Kuru was revealed to be transmitted through cannibalistic feasts practiced by the tribesmen upon their relatives who died from the disease. When such rituals were forbidden in the late 1950s, the epidemic stopped. It was not until 1982 when its true cause was discovered. A special kind of proteins called prions, which are normally present in human brain, can get misfolded into a highly-stable pathogenic form. Moreover, they can cause normal proteins to misfold too, spreading the disease. This leads to the brain transforming into a sponge-like mass and ultimately kills the victim. So far, there is no cure for diseases caused by prions, which include the rare Creutzfeldt-Jakob disease in humans and the notorious BSE, better known as Mad Cow Disease.

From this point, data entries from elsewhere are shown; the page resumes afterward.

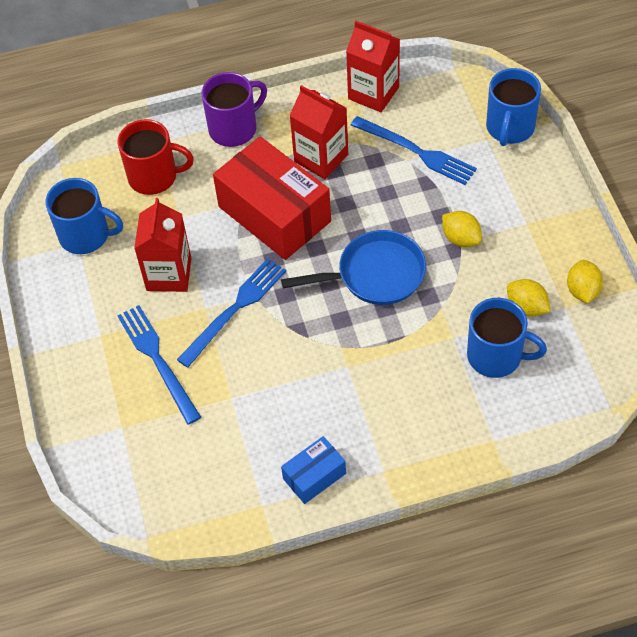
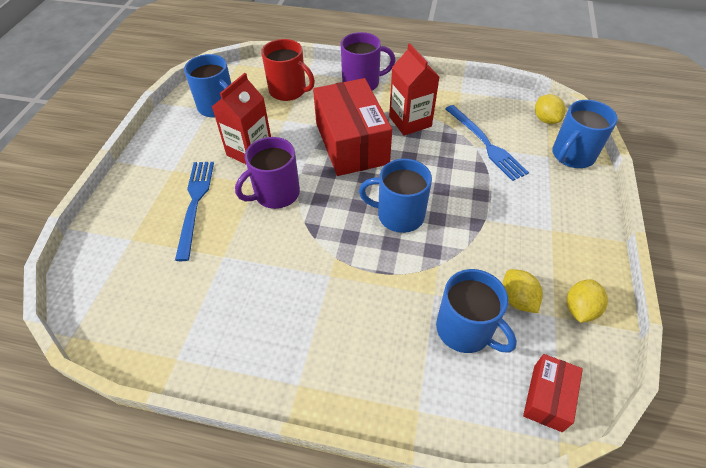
camera: 25 degrees right, 5 degrees down
blue fork [177,258,286,368] -> purple mug [235,137,300,209]
blue pan [281,230,426,305] -> blue mug [359,159,432,233]
blue box [281,436,346,504] -> none
red carton [346,21,400,112] -> none
yellow lemon [442,211,482,247] -> yellow lemon moved to [535,94,565,124]
none -> red box [523,354,583,432]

A group of researchers at the British prion research centre at University College London have discovered that the surviving Fore share a common mutation in the PRNP, the gene expressing prions. The team, led by Simon Mead, performed genetic and selected genealogic assessment of more than 3,000 persons from the area affected by kuru, including more than 700 cannibalistic rites participants, 152 of whom subsequently died of the disease. In 51 survivors of the epidemic and their descendants, they’ve discovered a previously-unknown variant of a section of PRNP. None of the victims had the mutation. Moreover, the bloodlines of the mutation carriers suffered from kuru about six times less than bloodlines of those without it.

In their work, published in The New England Journal of Medicine, Mead and colleagues say that the mutation is an acquired prion disease resistance factor, which underwent positive selection during the decades of epidemic.

"I hope it will become a textbook example of how evolution happens," said Mead.